WORK TO BE COMPLETED:
Leave out every picture and set down, exactly, the lines below from the one holding "Assume a horizontal FOV of 76.1°." up to and including the one holding "clear water bottle with white lid (300, 42, 364, 181)".

+++ MATERIAL SHOWN +++

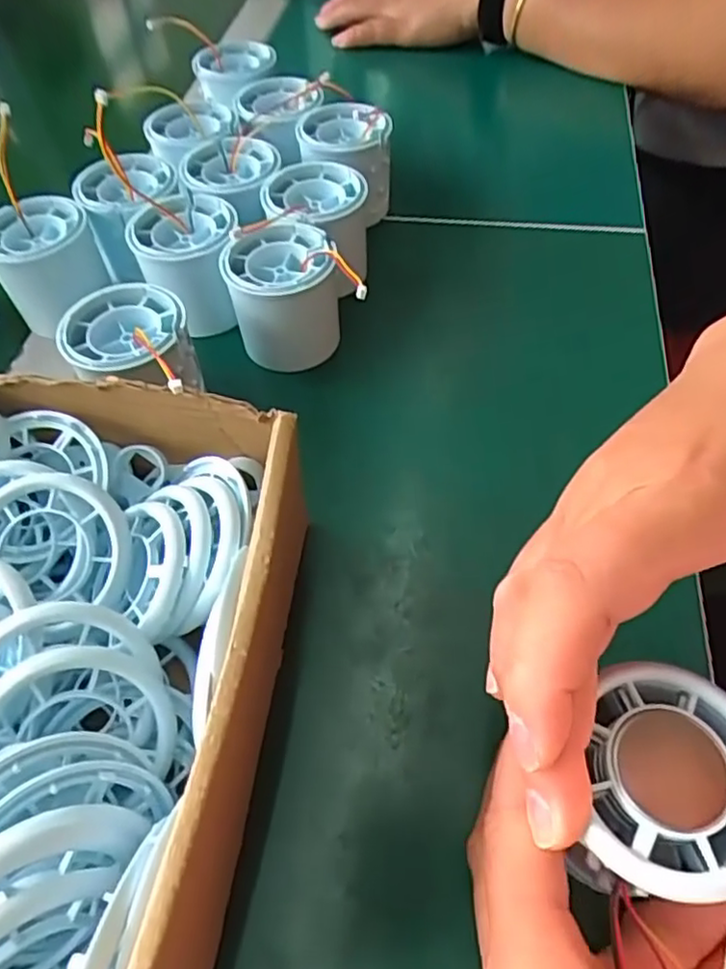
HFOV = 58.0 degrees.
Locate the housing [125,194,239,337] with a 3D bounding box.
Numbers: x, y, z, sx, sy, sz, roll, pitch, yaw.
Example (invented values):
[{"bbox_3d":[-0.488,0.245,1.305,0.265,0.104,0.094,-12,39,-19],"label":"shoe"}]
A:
[{"bbox_3d":[-0.088,-0.114,0.345,0.054,0.049,0.061,-16,56,-8],"label":"housing"}]

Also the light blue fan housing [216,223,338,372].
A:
[{"bbox_3d":[-0.038,-0.092,0.328,0.051,0.054,0.050,-2,55,2],"label":"light blue fan housing"}]

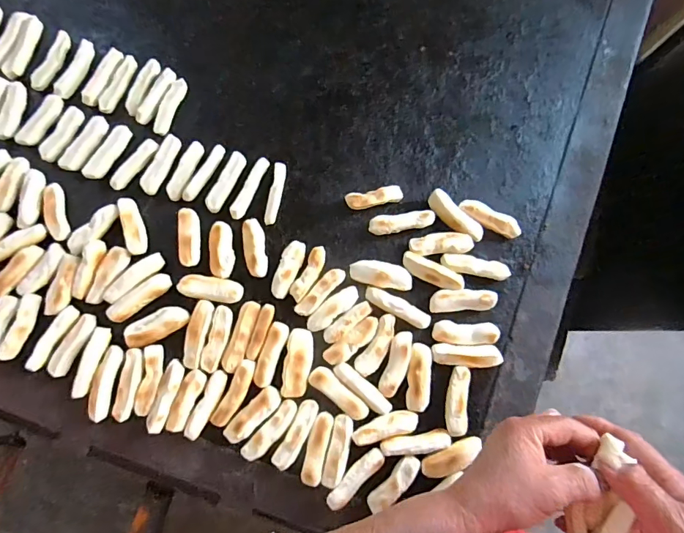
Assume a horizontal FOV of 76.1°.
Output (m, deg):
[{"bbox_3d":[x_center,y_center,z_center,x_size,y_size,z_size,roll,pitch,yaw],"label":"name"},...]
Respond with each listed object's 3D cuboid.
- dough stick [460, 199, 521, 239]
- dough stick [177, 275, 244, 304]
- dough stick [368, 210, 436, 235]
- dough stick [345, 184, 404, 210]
[{"bbox_3d":[0.163,-0.052,0.481,0.069,0.014,0.022,26,81,4],"label":"dough stick"},{"bbox_3d":[-0.138,0.023,0.460,0.067,0.010,0.025,9,80,1],"label":"dough stick"},{"bbox_3d":[0.065,-0.048,0.476,0.070,0.012,0.020,-8,80,-2],"label":"dough stick"},{"bbox_3d":[0.036,-0.076,0.483,0.062,0.013,0.021,-13,80,-3],"label":"dough stick"}]

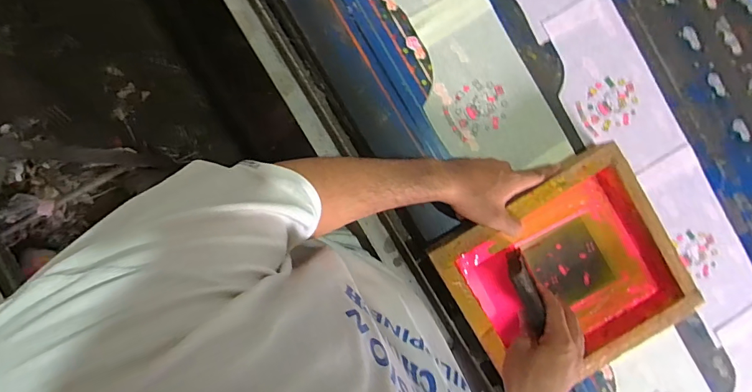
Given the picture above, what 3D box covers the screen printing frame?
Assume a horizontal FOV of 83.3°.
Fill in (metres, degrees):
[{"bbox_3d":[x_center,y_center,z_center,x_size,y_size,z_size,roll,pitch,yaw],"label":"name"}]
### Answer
[{"bbox_3d":[0.252,0.109,0.583,0.276,0.061,0.248,-31,92,0],"label":"screen printing frame"}]

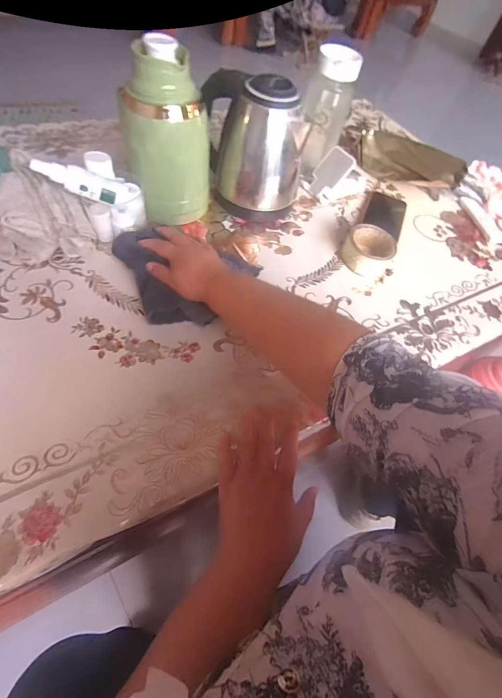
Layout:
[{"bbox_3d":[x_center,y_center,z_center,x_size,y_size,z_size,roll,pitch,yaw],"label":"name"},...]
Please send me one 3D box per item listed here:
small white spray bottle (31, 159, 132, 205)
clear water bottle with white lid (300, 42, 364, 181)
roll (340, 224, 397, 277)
[{"bbox_3d":[-0.225,-0.226,0.444,0.118,0.028,0.029,8,48,-29],"label":"small white spray bottle"},{"bbox_3d":[0.141,-0.452,0.639,0.084,0.201,0.067,-4,59,-13],"label":"clear water bottle with white lid"},{"bbox_3d":[0.209,-0.177,0.582,0.081,0.041,0.088,5,57,-7],"label":"roll"}]

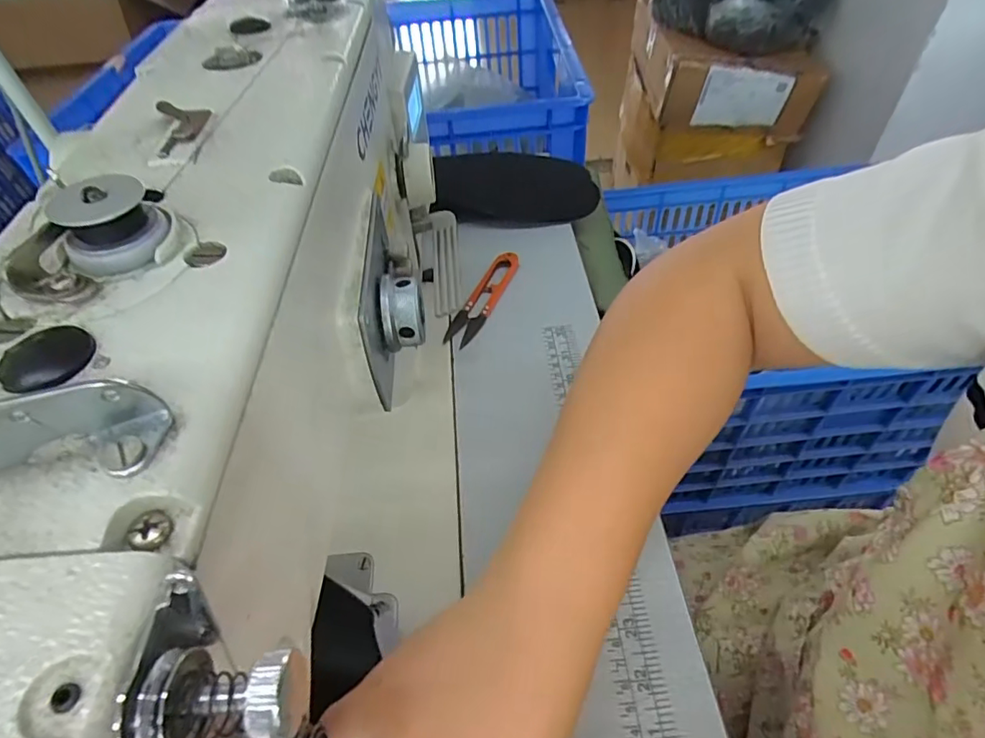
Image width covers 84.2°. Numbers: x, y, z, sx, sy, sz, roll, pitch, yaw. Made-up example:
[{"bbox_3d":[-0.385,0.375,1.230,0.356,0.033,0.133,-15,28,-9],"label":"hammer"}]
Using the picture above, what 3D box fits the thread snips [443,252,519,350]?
[{"bbox_3d":[-0.008,-0.066,0.485,0.028,0.013,0.113,17,51,16],"label":"thread snips"}]

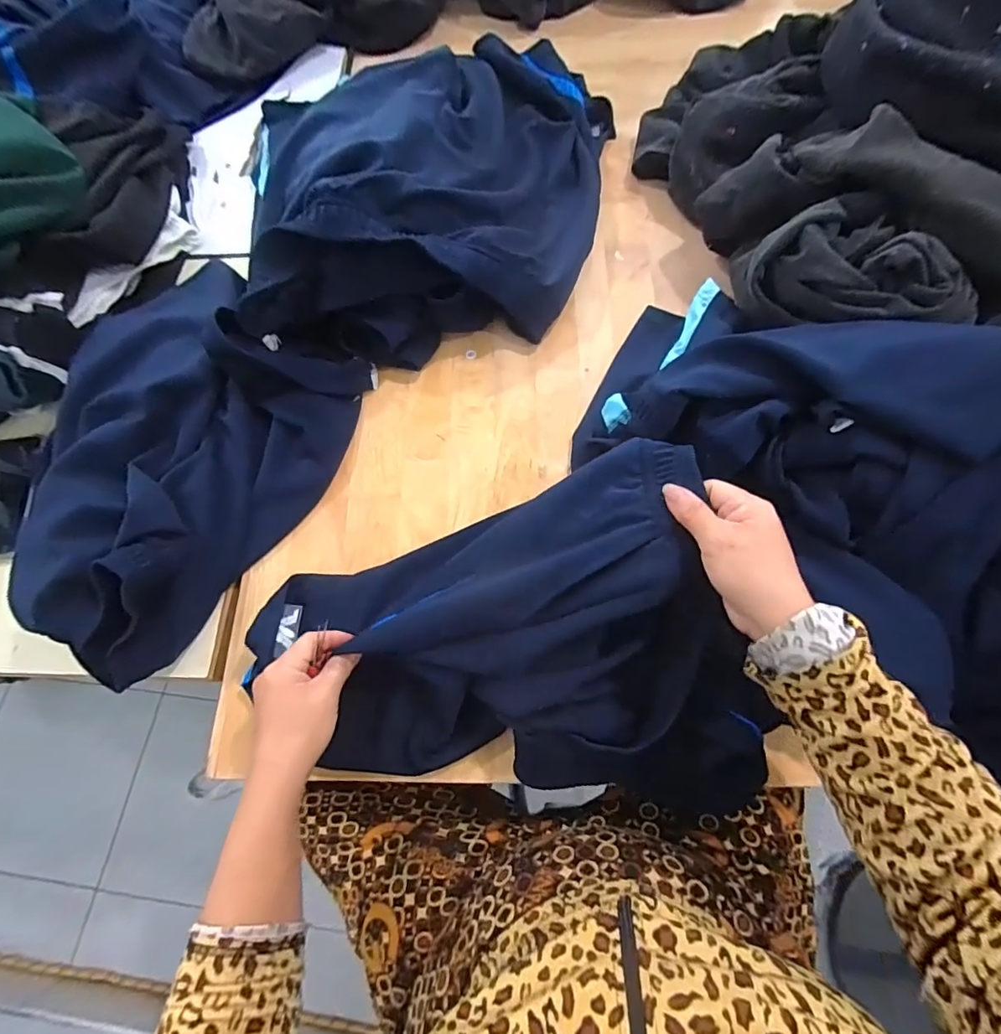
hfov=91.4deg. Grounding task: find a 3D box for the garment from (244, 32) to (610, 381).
[{"bbox_3d":[-0.057,-0.396,0.570,0.329,0.149,0.489,11,71,7],"label":"garment"}]

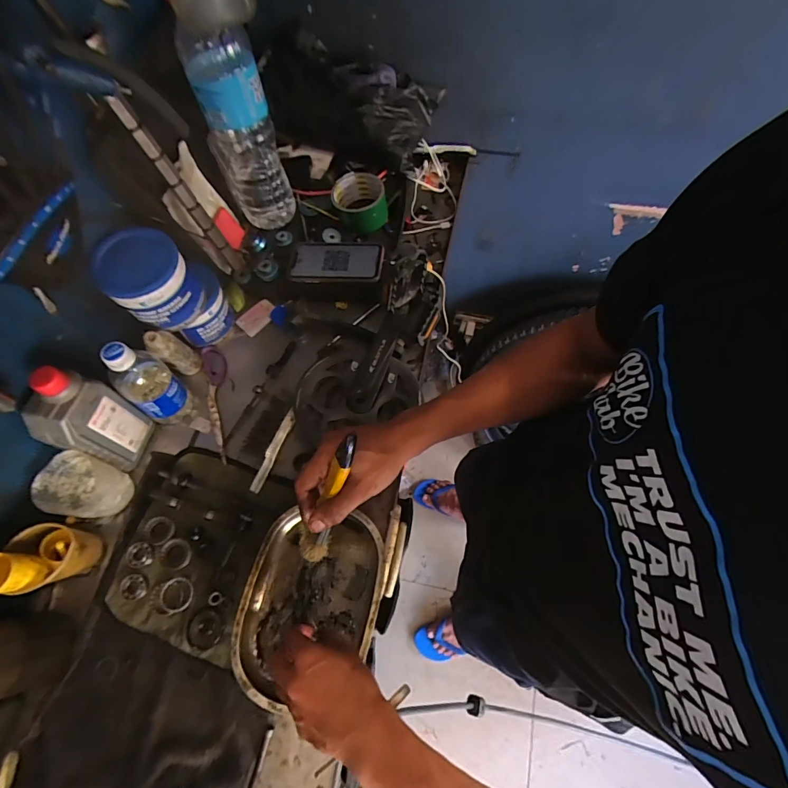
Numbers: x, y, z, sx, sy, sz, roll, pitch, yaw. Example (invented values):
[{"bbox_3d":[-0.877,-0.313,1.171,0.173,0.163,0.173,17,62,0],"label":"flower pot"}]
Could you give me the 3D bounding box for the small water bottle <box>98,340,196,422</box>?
[{"bbox_3d":[-0.331,-0.015,0.549,0.062,0.169,0.061,0,65,0],"label":"small water bottle"}]

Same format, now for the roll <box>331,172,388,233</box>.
[{"bbox_3d":[-0.056,-0.316,0.679,0.087,0.055,0.076,-10,66,-4],"label":"roll"}]

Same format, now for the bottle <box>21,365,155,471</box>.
[{"bbox_3d":[-0.379,0.036,0.513,0.055,0.177,0.081,14,66,7],"label":"bottle"}]

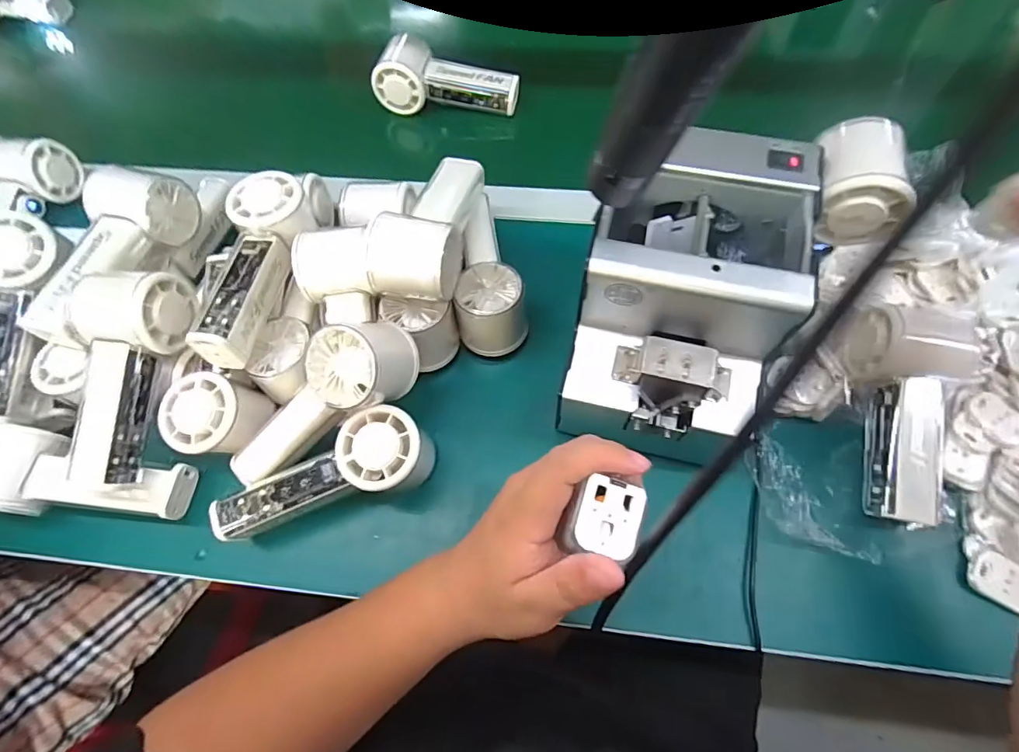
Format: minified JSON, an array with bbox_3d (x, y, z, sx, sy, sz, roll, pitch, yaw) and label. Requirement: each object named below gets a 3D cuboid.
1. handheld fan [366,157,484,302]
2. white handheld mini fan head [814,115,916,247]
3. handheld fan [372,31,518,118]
[{"bbox_3d":[-0.056,-0.118,0.386,0.059,0.066,0.162,11,50,8],"label":"handheld fan"},{"bbox_3d":[0.225,-0.128,0.320,0.051,0.041,0.079,10,66,7],"label":"white handheld mini fan head"},{"bbox_3d":[-0.067,-0.322,0.529,0.152,0.056,0.047,6,65,5],"label":"handheld fan"}]

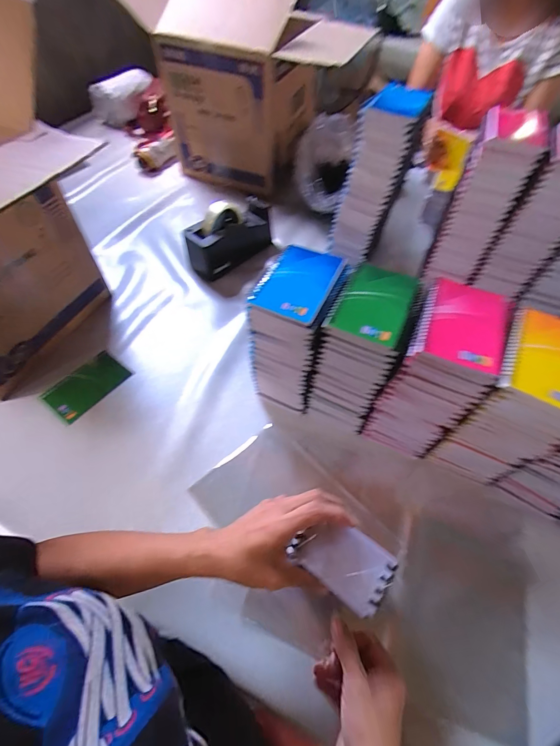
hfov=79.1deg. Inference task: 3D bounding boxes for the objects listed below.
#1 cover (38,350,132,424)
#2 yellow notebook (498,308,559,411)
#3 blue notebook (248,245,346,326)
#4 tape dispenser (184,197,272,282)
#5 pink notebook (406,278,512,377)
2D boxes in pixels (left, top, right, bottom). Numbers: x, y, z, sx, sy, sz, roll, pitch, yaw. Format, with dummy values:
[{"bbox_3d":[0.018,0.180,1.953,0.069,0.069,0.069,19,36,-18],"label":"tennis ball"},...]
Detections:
[{"bbox_3d":[-0.329,0.021,0.580,0.083,0.007,0.129,33,62,19],"label":"cover"},{"bbox_3d":[0.295,-0.017,0.362,0.091,0.012,0.126,25,60,15],"label":"yellow notebook"},{"bbox_3d":[0.022,-0.119,0.438,0.094,0.009,0.127,21,59,13],"label":"blue notebook"},{"bbox_3d":[-0.104,-0.305,0.731,0.073,0.120,0.205,40,64,22],"label":"tape dispenser"},{"bbox_3d":[0.213,-0.061,0.393,0.098,0.014,0.132,22,59,13],"label":"pink notebook"}]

+++

TASK RESPONSE:
Assume a horizontal FOV of 76.1°.
Output (m, deg):
[{"bbox_3d":[x_center,y_center,z_center,x_size,y_size,z_size,roll,pitch,yaw],"label":"name"},...]
Respond with each listed object's 3D cuboid.
- dough stick [460, 199, 521, 239]
- dough stick [177, 275, 244, 304]
- dough stick [368, 210, 436, 235]
- dough stick [345, 184, 404, 210]
[{"bbox_3d":[0.163,-0.052,0.481,0.069,0.014,0.022,26,81,4],"label":"dough stick"},{"bbox_3d":[-0.138,0.023,0.460,0.067,0.010,0.025,9,80,1],"label":"dough stick"},{"bbox_3d":[0.065,-0.048,0.476,0.070,0.012,0.020,-8,80,-2],"label":"dough stick"},{"bbox_3d":[0.036,-0.076,0.483,0.062,0.013,0.021,-13,80,-3],"label":"dough stick"}]

Given the picture above, what 3D box covers the screen printing frame?
Assume a horizontal FOV of 83.3°.
Fill in (metres, degrees):
[{"bbox_3d":[x_center,y_center,z_center,x_size,y_size,z_size,roll,pitch,yaw],"label":"name"}]
### Answer
[{"bbox_3d":[0.252,0.109,0.583,0.276,0.061,0.248,-31,92,0],"label":"screen printing frame"}]

Layout:
[{"bbox_3d":[x_center,y_center,z_center,x_size,y_size,z_size,roll,pitch,yaw],"label":"name"},...]
Please send me one 3D box per item listed here:
small white spray bottle (31, 159, 132, 205)
clear water bottle with white lid (300, 42, 364, 181)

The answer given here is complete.